As the world marks the birth of its eight billionth inhabitant this week – three times the total in 1950 – the paradox is that many governments are worrying about too few citizens, not too many. About 60% of the global population live in places where fertility rates have dropped below the replacement level of 2.1 births per woman, the point at which a country’s population would remain stable. In South Korea, which already had the world’s lowest rate, it fell to just 0.81 this year.
By 2050, populations will be declining in more than half of European countries; in five – Bulgaria, Latvia, Lithuania, Serbia and Ukraine – they are projected to drop by more than 20%. China – soon to be overtaken by India as the most populous nation – saw a fifth consecutive fall last year to a new record low, with just 10.62 million births despite a population of 1.4 billion and a sustained push to persuade people to have more children. As experts warned when the party maintained its “one child” policy for more than three decades, it is easier to reduce births than increase them.

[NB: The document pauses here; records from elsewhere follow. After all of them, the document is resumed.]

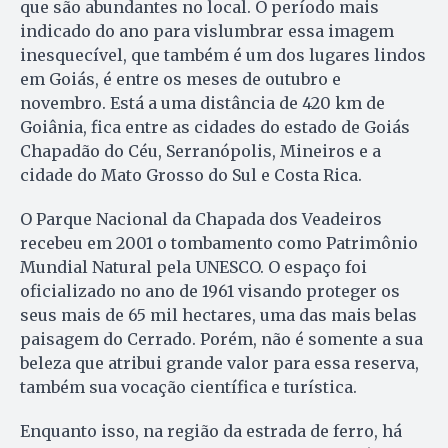
que são abundantes no local. O período mais
indicado do ano para vislumbrar essa imagem
inesquecível, que também é um dos lugares lindos
em Goiás, é entre os meses de outubro e
novembro. Está a uma distância de 420 km de
Goiânia, fica entre as cidades do estado de Goiás
Chapadão do Céu, Serranópolis, Mineiros e a
cidade do Mato Grosso do Sul e Costa Rica.
O Parque Nacional da Chapada dos Veadeiros
recebeu em 2001 o tombamento como Patrimônio
Mundial Natural pela UNESCO. O espaço foi
oficializado no ano de 1961 visando proteger os
seus mais de 65 mil hectares, uma das mais belas
paisagem do Cerrado. Porém, não é somente a sua
beleza que atribui grande valor para essa reserva,
também sua vocação científica e turística.
Enquanto isso, na região da estrada de ferro, há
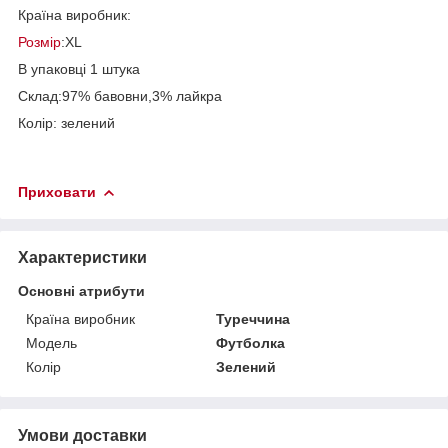
Країна виробник:
Розмір
:XL
В упаковці 1 штука
Склад:97% бавовни,3% лайкра
Колір: зелений
Приховати
Характеристики
Основні атрибути
Країна виробник
Туреччина
Модель
Футболка
Колір
Зелений
Умови доставки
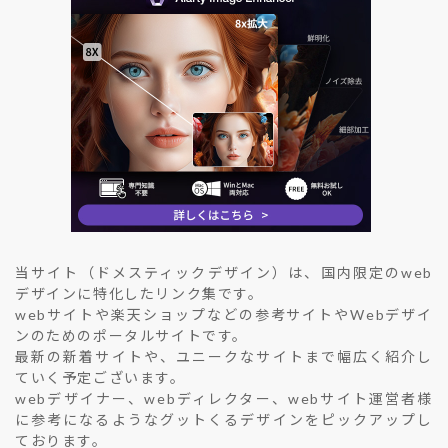
当サイト（ドメスティックデザイン）は、国内限定のweb
デザインに特化したリンク集です。
webサイトや楽天ショップなどの参考サイトやWebデザイ
ンのためのポータルサイトです。
最新の新着サイトや、ユニークなサイトまで幅広く紹介し
ていく予定ございます。
webデザイナー、webディレクター、webサイト運営者様
に参考になるようなグットくるデザインをピックアップし
ております。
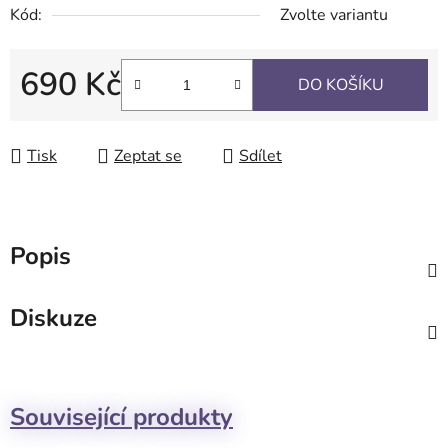
Kód:
Zvolte variantu
690 Kč
DO KOŠÍKU
Měrná cena:
Tisk
Zeptat se
Sdílet
Popis
Diskuze
Související produkty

Yet faced with populations that are living longer, but not always in good health, and with fewer working-age people to support them, many governments have concluded they must do so, often rejecting increased migration. Since many people want to have more children than they actually do, supporting them through housing and childcare subsidies or grants, flexible working policies and better parental leave is sensible and welcome. The problem lies in target-driven, often coercive policies that seek to reimpose conservative family roles and reverse the rights of women and LGBTQ+ communities. Iranian state hospitals and clinics have stopped distributing contraception and banned vasectomies. Poland’s near-total ban on abortion took effect shortly before the government announced its strategy to boost fertility. As Vladimir Putin’s recent revival of the Stalin-era “Mother Russia” medal for women with 10 or more children demonstrated, such measures are often accompanied by a supposed sanctification of motherhood which in fact reduces women to babymaking machines.
But authoritarian governments do not just demand more citizens; they insist on what they regard as the right ones. China has discouraged abortions and most recently has promised to extend maternity benefits to single mothers, who were previously excluded. Yet fertility rates have plummeted in Xinjiang, with Uyghur women reporting forced sterilisations and IUD implants. It is no coincidence that the anti-abortion movement in the US gained strength as the racist “great replacement theory” conspiracy took hold. Viktor Orbán made the point explicit: “Instead of just numbers, we want Hungarian children. Migration for us is surrender,” Hungary’s prime minister said.
Pronatalism dates back to at least Louis XIV’s France, which gave tax privileges to men who had 10 or more legitimate children; political writers at the time saw the patriarchal order of the household as the foundation of social order and ultimately national greatness. Given these roots, the convergence of misogyny, overbearing state power and now racism should not surprise us – but it is all the more reason to oppose the infringements of human rights.